Instructions for the task
Copy exactly the lines from the one containing "Maschinen GmbH" through the last line of the records, both included, and nothing more.

Supplied data
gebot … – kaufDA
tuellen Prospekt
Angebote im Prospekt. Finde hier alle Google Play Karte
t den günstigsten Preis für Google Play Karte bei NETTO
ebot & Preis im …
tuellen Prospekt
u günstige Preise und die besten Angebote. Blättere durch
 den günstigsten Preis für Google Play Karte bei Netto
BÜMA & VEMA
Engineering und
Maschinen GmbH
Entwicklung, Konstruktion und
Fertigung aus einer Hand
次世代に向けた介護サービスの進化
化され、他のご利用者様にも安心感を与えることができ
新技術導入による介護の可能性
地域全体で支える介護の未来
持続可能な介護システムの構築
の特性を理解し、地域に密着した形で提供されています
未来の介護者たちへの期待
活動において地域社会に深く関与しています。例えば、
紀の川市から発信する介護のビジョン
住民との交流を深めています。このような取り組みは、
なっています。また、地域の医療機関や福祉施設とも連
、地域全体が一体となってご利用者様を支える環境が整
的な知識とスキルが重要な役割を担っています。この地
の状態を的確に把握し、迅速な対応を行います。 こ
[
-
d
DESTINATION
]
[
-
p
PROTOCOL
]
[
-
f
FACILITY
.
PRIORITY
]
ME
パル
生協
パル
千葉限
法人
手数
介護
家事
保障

Expected answer
Maschinen GmbH
Entwicklung, Konstruktion und
Fertigung aus einer Hand
次世代に向けた介護サービスの進化
化され、他のご利用者様にも安心感を与えることができ
新技術導入による介護の可能性
地域全体で支える介護の未来
持続可能な介護システムの構築
の特性を理解し、地域に密着した形で提供されています
未来の介護者たちへの期待
活動において地域社会に深く関与しています。例えば、
紀の川市から発信する介護のビジョン
住民との交流を深めています。このような取り組みは、
なっています。また、地域の医療機関や福祉施設とも連
、地域全体が一体となってご利用者様を支える環境が整
的な知識とスキルが重要な役割を担っています。この地
の状態を的確に把握し、迅速な対応を行います。 こ
[
-
d
DESTINATION
]
[
-
p
PROTOCOL
]
[
-
f
FACILITY
.
PRIORITY
]
ME
パル
生協
パル
千葉限
法人
手数
介護
家事
保障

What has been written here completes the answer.